I'm confused because we still consider resistors that are on the branches of the +/- terminals of the open circuit voltage.

Thanks!

You're looking at the resistance seen from the terminals. When there's a resistor on the branch of the terminals, the current still must flow through the resistor, so the terminals "see" that resistance. However, if the current has a choice between a branch with a resistor and a short circuit, then you can ignore the resistor completely. In other words, you consider resistors in the terminal branches because the current passes through them. The current does not pass through a resistor that is shorted out.

Naakicibi
You're looking at the resistance seen from the terminals. When there's a resistor on the branch of the terminals, the current still must flow through the resistor, so the terminals "see" that resistance. However, if the current has a choice between a branch with a resistor and a short circuit, then you can ignore the resistor completely. In other words, you consider resistors in the terminal branches because the current passes through them. The current does not pass through a resistor that is shorted out.

Thank you very much, that made it very clear. Maybe you could help me with a similar situation; what should I do when given a voltage source and a resistor in parallel with a short circuit (this time I'm not considering a thevenin equivalent)

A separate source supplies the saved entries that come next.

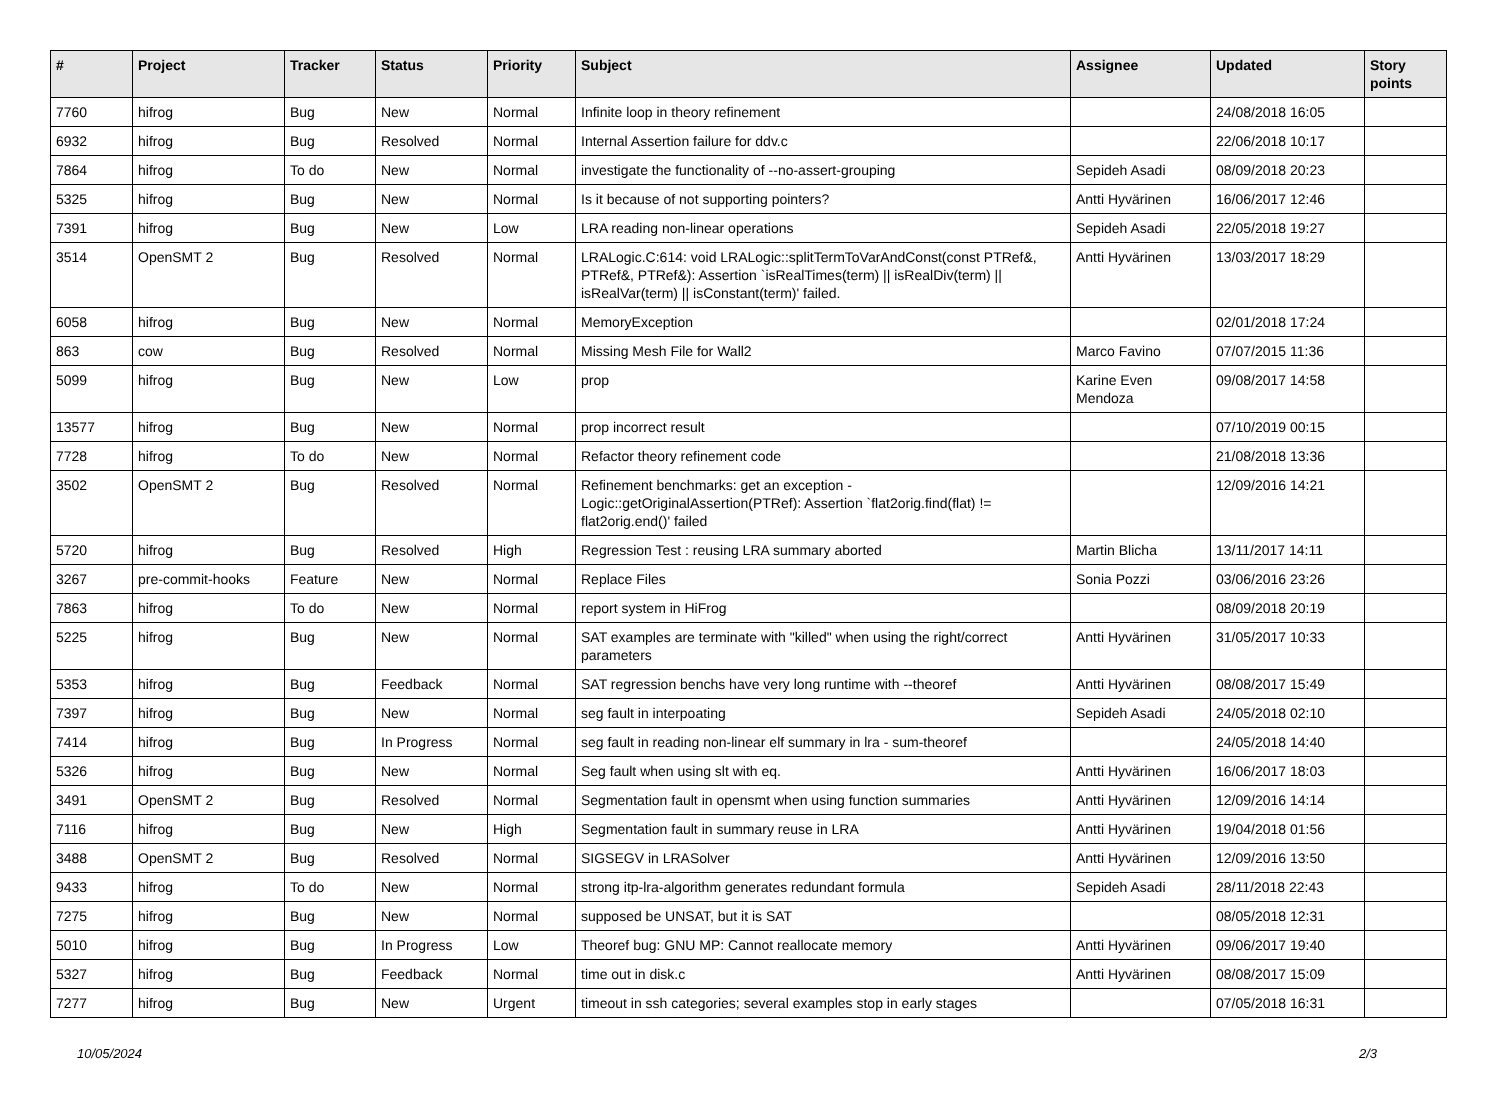| # | Project | Tracker | Status | Priority | Subject | Assignee | Updated | Story points |
| --- | --- | --- | --- | --- | --- | --- | --- | --- |
| 7760 | hifrog | Bug | New | Normal | Infinite loop in theory refinement | | 24/08/2018 16:05 | |
| 6932 | hifrog | Bug | Resolved | Normal | Internal Assertion failure for ddv.c | | 22/06/2018 10:17 | |
| 7864 | hifrog | To do | New | Normal | investigate the functionality of --no-assert-grouping | Sepideh Asadi | 08/09/2018 20:23 | |
| 5325 | hifrog | Bug | New | Normal | Is it because of not supporting pointers? | Antti Hyvärinen | 16/06/2017 12:46 | |
| 7391 | hifrog | Bug | New | Low | LRA reading non-linear operations | Sepideh Asadi | 22/05/2018 19:27 | |
| 3514 | OpenSMT 2 | Bug | Resolved | Normal | LRALogic.C:614: void LRALogic::splitTermToVarAndConst(const PTRef&, PTRef&, PTRef&): Assertion `isRealTimes(term) // isRealDiv(term) // isRealVar(term) // isConstant(term)' failed. | Antti Hyvärinen | 13/03/2017 18:29 | |
| 6058 | hifrog | Bug | New | Normal | MemoryException | | 02/01/2018 17:24 | |
| 863 | cow | Bug | Resolved | Normal | Missing Mesh File for Wall2 | Marco Favino | 07/07/2015 11:36 | |
| 5099 | hifrog | Bug | New | Low | prop | Karine Even Mendoza | 09/08/2017 14:58 | |
| 13577 | hifrog | Bug | New | Normal | prop incorrect result | | 07/10/2019 00:15 | |
| 7728 | hifrog | To do | New | Normal | Refactor theory refinement code | | 21/08/2018 13:36 | |
| 3502 | OpenSMT 2 | Bug | Resolved | Normal | Refinement benchmarks: get an exception - Logic::getOriginalAssertion(PTRef): Assertion `flat2orig.find(flat) != flat2orig.end()' failed | | 12/09/2016 14:21 | |
| 5720 | hifrog | Bug | Resolved | High | Regression Test : reusing LRA summary aborted | Martin Blicha | 13/11/2017 14:11 | |
| 3267 | pre-commit-hooks | Feature | New | Normal | Replace Files | Sonia Pozzi | 03/06/2016 23:26 | |
| 7863 | hifrog | To do | New | Normal | report system in HiFrog | | 08/09/2018 20:19 | |
| 5225 | hifrog | Bug | New | Normal | SAT examples are terminate with "killed" when using the right/correct parameters | Antti Hyvärinen | 31/05/2017 10:33 | |
| 5353 | hifrog | Bug | Feedback | Normal | SAT regression benchs have very long runtime with --theoref | Antti Hyvärinen | 08/08/2017 15:49 | |
| 7397 | hifrog | Bug | New | Normal | seg fault in interpoating | Sepideh Asadi | 24/05/2018 02:10 | |
| 7414 | hifrog | Bug | In Progress | Normal | seg fault in reading non-linear elf summary in lra - sum-theoref | | 24/05/2018 14:40 | |
| 5326 | hifrog | Bug | New | Normal | Seg fault when using slt with eq. | Antti Hyvärinen | 16/06/2017 18:03 | |
| 3491 | OpenSMT 2 | Bug | Resolved | Normal | Segmentation fault in opensmt when using function summaries | Antti Hyvärinen | 12/09/2016 14:14 | |
| 7116 | hifrog | Bug | New | High | Segmentation fault in summary reuse in LRA | Antti Hyvärinen | 19/04/2018 01:56 | |
| 3488 | OpenSMT 2 | Bug | Resolved | Normal | SIGSEGV in LRASolver | Antti Hyvärinen | 12/09/2016 13:50 | |
| 9433 | hifrog | To do | New | Normal | strong itp-lra-algorithm generates redundant formula | Sepideh Asadi | 28/11/2018 22:43 | |
| 7275 | hifrog | Bug | New | Normal | supposed be UNSAT, but it is SAT | | 08/05/2018 12:31 | |
| 5010 | hifrog | Bug | In Progress | Low | Theoref bug: GNU MP: Cannot reallocate memory | Antti Hyvärinen | 09/06/2017 19:40 | |
| 5327 | hifrog | Bug | Feedback | Normal | time out in disk.c | Antti Hyvärinen | 08/08/2017 15:09 | |
| 7277 | hifrog | Bug | New | Urgent | timeout in ssh categories; several examples stop in early stages | | 07/05/2018 16:31 | |
10/05/2024 2/3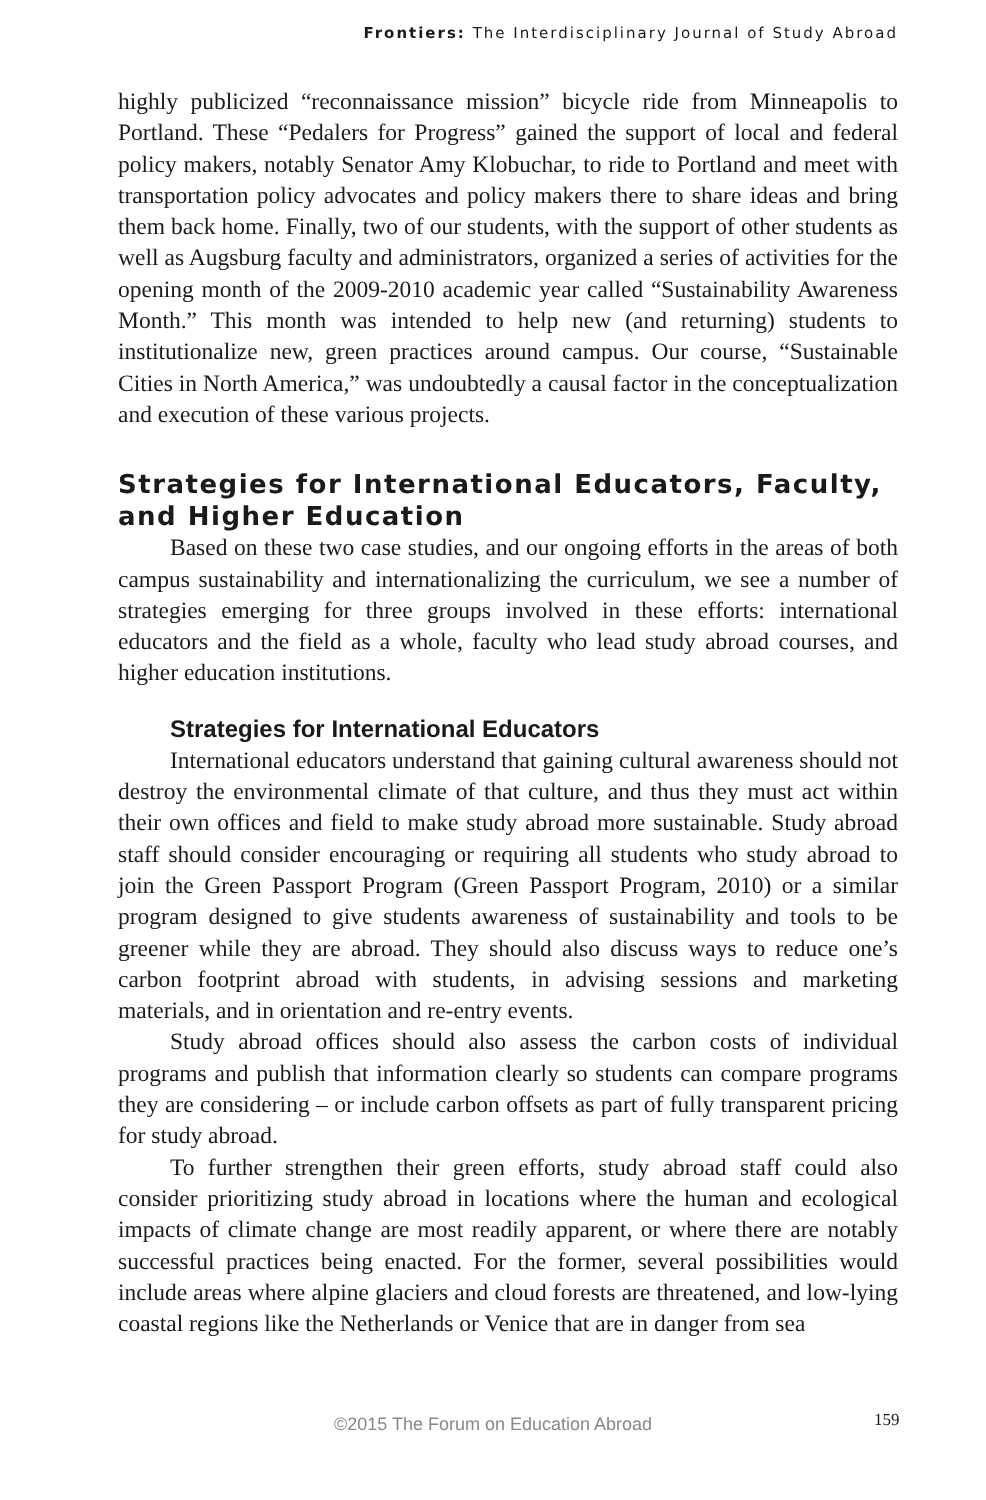Frontiers: The Interdisciplinary Journal of Study Abroad
highly publicized “reconnaissance mission” bicycle ride from Minneapolis to Portland. These “Pedalers for Progress” gained the support of local and federal policy makers, notably Senator Amy Klobuchar, to ride to Portland and meet with transportation policy advocates and policy makers there to share ideas and bring them back home. Finally, two of our students, with the support of other students as well as Augsburg faculty and administrators, organized a series of activities for the opening month of the 2009-2010 academic year called “Sustainability Awareness Month.” This month was intended to help new (and returning) students to institutionalize new, green practices around campus. Our course, “Sustainable Cities in North America,” was undoubtedly a causal factor in the conceptualization and execution of these various projects.
Strategies for International Educators, Faculty, and Higher Education
Based on these two case studies, and our ongoing efforts in the areas of both campus sustainability and internationalizing the curriculum, we see a number of strategies emerging for three groups involved in these efforts: international educators and the field as a whole, faculty who lead study abroad courses, and higher education institutions.
Strategies for International Educators
International educators understand that gaining cultural awareness should not destroy the environmental climate of that culture, and thus they must act within their own offices and field to make study abroad more sustainable. Study abroad staff should consider encouraging or requiring all students who study abroad to join the Green Passport Program (Green Passport Program, 2010) or a similar program designed to give students awareness of sustainability and tools to be greener while they are abroad. They should also discuss ways to reduce one’s carbon footprint abroad with students, in advising sessions and marketing materials, and in orientation and re-entry events.
Study abroad offices should also assess the carbon costs of individual programs and publish that information clearly so students can compare programs they are considering – or include carbon offsets as part of fully transparent pricing for study abroad.
To further strengthen their green efforts, study abroad staff could also consider prioritizing study abroad in locations where the human and ecological impacts of climate change are most readily apparent, or where there are notably successful practices being enacted. For the former, several possibilities would include areas where alpine glaciers and cloud forests are threatened, and low-lying coastal regions like the Netherlands or Venice that are in danger from sea
©2015 The Forum on Education Abroad 159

It depends on what you're trying to do. Remember an ideal voltage source always maintains the same potential between its terminals, whereas if two terminals are connected by an ideal wire (short circuited), then they are at the same potential, so you can see there's a bit of a conflict there.

It depends on what you're trying to do. Remember an ideal voltage source always maintains the same potential between its terminals, whereas if two terminals are connected by an ideal wire (short circuited), then they are at the same potential, so you can see there's a bit of a conflict there.

http://postimg.org/image/69pyh7uun/

Thanks for your help, I have linked the circuit I am analyzing, and at this point I'm just unsure how to deal with the short circuit all together... I'm asked to find i(0), so I used mesh-current analysis of the middle mesh (when t<0) to get a short circuit current of .1 A, which is the steady state current before t=0. Then when t > 0 and the short circuit is removed, I get i_sc = .1625 A. These values don't seem right because later I'm asked to compute when i = 0, which never occurs with my transient function derived from these currents.

For t<0, does all of the current produced from the voltage and current sources only flow through the short circuit branch, and thus cancel out the branch with the 30 ohm resistor?

thanks again

donpacino
Gold Member
For t<0, does all of the current produced from the voltage and current sources only flow through the short circuit branch, and thus cancel out the branch with the 30 ohm resistor?

no current will still flow through the 30 ohm resistor.

when you say i_sc, do you mean i(t)?
also unless you are finding steady state current I(t) should be a function of t because of the inductor.

donpacino
Gold Member
no current will still flow through the 30 ohm resistor.

when you say i_sc, do you mean i(t)?
also unless you are finding steady state current I(t) should be a function of t because of the inductor.
for t=inf I get i(t)=0.01625A so assuming one of us is simply off by a factor of 10 it looks like your number is correct.

I would not call it I_sc, as sc often stands for short circuit.